> On 6 Apr 2017, at 05:41, Richard Wordingham <[email protected]> 
> wrote:
> 
> On Thu, 6 Apr 2017 01:11:09 +0100
> Michael Everson <[email protected]> wrote:
> 
>> On 5 Apr 2017, at 22:48, Richard Wordingham
>> <[email protected]> wrote:
>> 
>>> I tried to read it from UTS#51 ‘Unicode Emoji', which is not part of TUS, 
>>> but I couldn't deduce that a font that enables U+10B99 PSALTER PAHLAVI 
>>> SECTION MARK to have exactly two (as opposed to none or four) red dots is 
>>> in breach of the guidelines therein. 
>> 
>> Kindly explain how ANY font could do this.
> 
> Is this a trick question?

No. Here is an example of a font available in two variants.
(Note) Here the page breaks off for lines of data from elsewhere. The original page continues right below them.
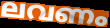
ലവണം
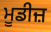
ਮੂਡੀਜ਼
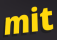
mit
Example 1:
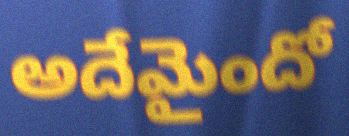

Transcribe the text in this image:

అదేమైందో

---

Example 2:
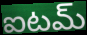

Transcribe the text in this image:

ఐటమ్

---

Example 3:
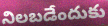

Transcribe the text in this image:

నిలబడేందుకు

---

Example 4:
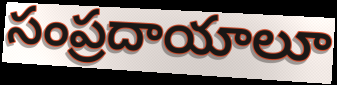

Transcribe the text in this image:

సంప్రదాయాలూ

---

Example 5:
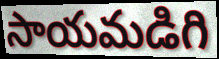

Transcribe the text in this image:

సాయమడిగి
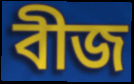
বীজ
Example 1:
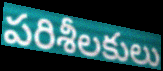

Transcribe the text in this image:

పరిశీలకులు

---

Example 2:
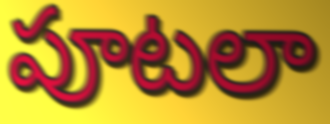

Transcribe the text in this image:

పూటలా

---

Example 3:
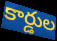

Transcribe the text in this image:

కార్డుల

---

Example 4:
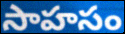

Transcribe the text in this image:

సాహసం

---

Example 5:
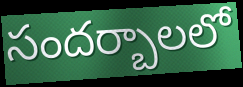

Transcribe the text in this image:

సందర్బాలలో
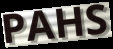
PAHS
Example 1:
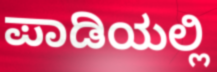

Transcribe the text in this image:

ಪಾಡಿಯಲ್ಲಿ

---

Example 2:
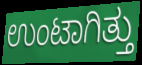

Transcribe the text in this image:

In one variant, all 
those grey swirls are fused to the letters, and it can all be printed in black 
or one colour ink. http://cdn.myfonts.net/s/aw/original/255/0/131020.png 

There is also a second set of fonts included which separates the swirls from 
the letters, and those can be used in typesetting to get the two-colour effect 
you see here. That can’t really be done using standard encoding. You’d probably 
see IIVVOORRYY in the backing store for that word, with every other letter 
being set in the letter font and the swirl font. 

Emoji-style colour fonts use other mechanisms for colour.